* _Things to do_:
(1) Translate into Spanish the following sentence from the muskrat forum thread: "They may look like rats but are not the common house type."
(2) Reproduce verbatim the lines of the listing, beginning at the line that contains "state / province: Veraguas" and ending with the final line of the listing, both included.

* _Excerpt provided_:
=======

They may look like rats but are not the common house type.

John Dallas
03-20-2010, 03:45 PM
For those of you whose delicate sensibilities are offended, you may use the term "Marsh Rabbit"

Destry L. Hoffard
03-20-2010, 04:35 PM
George,

I've known a lot of folks to eat possum down in your neck of the woods. They must not know the rules of BBQ apparently. It ain't bad either, stuffed with sour kraut and sweet potatoes on the side......


Destry

C Roger Giles
03-20-2010, 05:04 PM
I am picking up four muskrats this week that were traped out of the Ottawa Shooting Club tomarrow. Rats out of a marsh are much better than those out of of a ditch.

They will be stewed in cream corn ala mashed potatos and fresh french bread, yummy the hell with BBQ sauce.

BTW I par boil them for about two minutes that I have added two three spoons of baking soda to but watch out as they can boil all over the stove making a real mess. This par boil really cleans them off in a

Roger as in FG

Glenn Fewless
03-20-2010, 06:01 PM
Gentlemens:

Welcome to the Mushrat Forum!

"....They may look like rats but are not the common house type. "

=======

* _Dataset content_:
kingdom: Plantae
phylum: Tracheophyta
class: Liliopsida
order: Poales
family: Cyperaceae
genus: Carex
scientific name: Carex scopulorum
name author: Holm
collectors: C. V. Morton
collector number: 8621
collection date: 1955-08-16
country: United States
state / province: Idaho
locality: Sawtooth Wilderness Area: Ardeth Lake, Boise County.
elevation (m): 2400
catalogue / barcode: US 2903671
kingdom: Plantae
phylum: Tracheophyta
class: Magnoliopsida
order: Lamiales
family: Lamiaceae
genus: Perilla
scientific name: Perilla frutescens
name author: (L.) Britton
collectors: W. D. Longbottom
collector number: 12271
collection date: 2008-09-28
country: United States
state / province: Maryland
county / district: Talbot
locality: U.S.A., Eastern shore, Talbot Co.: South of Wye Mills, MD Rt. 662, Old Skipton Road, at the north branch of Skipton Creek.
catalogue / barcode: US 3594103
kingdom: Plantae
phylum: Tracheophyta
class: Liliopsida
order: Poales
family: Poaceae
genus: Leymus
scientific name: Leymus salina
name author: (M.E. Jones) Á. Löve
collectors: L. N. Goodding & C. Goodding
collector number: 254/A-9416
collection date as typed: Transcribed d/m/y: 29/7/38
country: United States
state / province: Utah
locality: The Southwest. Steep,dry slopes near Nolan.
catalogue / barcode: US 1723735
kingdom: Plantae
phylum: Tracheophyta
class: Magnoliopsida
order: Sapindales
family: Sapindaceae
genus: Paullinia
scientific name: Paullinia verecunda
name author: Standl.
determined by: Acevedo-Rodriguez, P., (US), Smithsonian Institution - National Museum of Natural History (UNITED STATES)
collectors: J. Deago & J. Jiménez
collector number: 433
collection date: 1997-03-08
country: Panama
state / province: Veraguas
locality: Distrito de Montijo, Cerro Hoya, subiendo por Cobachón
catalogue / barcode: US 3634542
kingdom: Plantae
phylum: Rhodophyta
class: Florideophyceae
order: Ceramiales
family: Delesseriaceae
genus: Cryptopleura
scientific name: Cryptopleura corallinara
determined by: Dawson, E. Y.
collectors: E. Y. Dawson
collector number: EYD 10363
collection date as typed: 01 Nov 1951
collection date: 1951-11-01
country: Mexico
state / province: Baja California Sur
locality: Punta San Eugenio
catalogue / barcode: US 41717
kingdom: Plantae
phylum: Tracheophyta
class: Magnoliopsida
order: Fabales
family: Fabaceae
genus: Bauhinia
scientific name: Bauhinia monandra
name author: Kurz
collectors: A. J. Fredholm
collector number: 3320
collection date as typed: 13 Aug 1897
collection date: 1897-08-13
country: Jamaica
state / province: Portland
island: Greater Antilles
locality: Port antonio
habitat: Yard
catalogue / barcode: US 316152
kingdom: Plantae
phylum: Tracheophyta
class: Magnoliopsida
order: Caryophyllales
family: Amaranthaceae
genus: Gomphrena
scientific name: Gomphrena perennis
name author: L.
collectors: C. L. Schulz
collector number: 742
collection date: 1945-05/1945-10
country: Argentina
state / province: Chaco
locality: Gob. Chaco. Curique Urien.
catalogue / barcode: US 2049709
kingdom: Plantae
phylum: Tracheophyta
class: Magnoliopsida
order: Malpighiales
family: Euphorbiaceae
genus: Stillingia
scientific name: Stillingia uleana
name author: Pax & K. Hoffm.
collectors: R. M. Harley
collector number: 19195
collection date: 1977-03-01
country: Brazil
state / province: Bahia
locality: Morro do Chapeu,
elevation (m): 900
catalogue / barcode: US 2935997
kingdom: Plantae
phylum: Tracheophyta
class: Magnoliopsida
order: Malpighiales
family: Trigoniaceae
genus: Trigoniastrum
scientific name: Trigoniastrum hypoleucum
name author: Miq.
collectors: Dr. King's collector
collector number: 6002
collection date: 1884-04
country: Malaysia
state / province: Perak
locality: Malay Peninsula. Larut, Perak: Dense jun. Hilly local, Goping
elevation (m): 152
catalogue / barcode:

=======

* _Exercise answers_:
(1) Puede que parezcan ratas, pero no son del tipo doméstico común.

(2)
state / province: Veraguas
locality: Distrito de Montijo, Cerro Hoya, subiendo por Cobachón
catalogue / barcode: US 3634542
kingdom: Plantae
phylum: Rhodophyta
class: Florideophyceae
order: Ceramiales
family: Delesseriaceae
genus: Cryptopleura
scientific name: Cryptopleura corallinara
determined by: Dawson, E. Y.
collectors: E. Y. Dawson
collector number: EYD 10363
collection date as typed: 01 Nov 1951
collection date: 1951-11-01
country: Mexico
state / province: Baja California Sur
locality: Punta San Eugenio
catalogue / barcode: US 41717
kingdom: Plantae
phylum: Tracheophyta
class: Magnoliopsida
order: Fabales
family: Fabaceae
genus: Bauhinia
scientific name: Bauhinia monandra
name author: Kurz
collectors: A. J. Fredholm
collector number: 3320
collection date as typed: 13 Aug 1897
collection date: 1897-08-13
country: Jamaica
state / province: Portland
island: Greater Antilles
locality: Port antonio
habitat: Yard
catalogue / barcode: US 316152
kingdom: Plantae
phylum: Tracheophyta
class: Magnoliopsida
order: Caryophyllales
family: Amaranthaceae
genus: Gomphrena
scientific name: Gomphrena perennis
name author: L.
collectors: C. L. Schulz
collector number: 742
collection date: 1945-05/1945-10
country: Argentina
state / province: Chaco
locality: Gob. Chaco. Curique Urien.
catalogue / barcode: US 2049709
kingdom: Plantae
phylum: Tracheophyta
class: Magnoliopsida
order: Malpighiales
family: Euphorbiaceae
genus: Stillingia
scientific name: Stillingia uleana
name author: Pax & K. Hoffm.
collectors: R. M. Harley
collector number: 19195
collection date: 1977-03-01
country: Brazil
state / province: Bahia
locality: Morro do Chapeu,
elevation (m): 900
catalogue / barcode: US 2935997
kingdom: Plantae
phylum: Tracheophyta
class: Magnoliopsida
order: Malpighiales
family: Trigoniaceae
genus: Trigoniastrum
scientific name: Trigoniastrum hypoleucum
name author: Miq.
collectors: Dr. King's collector
collector number: 6002
collection date: 1884-04
country: Malaysia
state / province: Perak
locality: Malay Peninsula. Larut, Perak: Dense jun. Hilly local, Goping
elevation (m): 152
catalogue / barcode:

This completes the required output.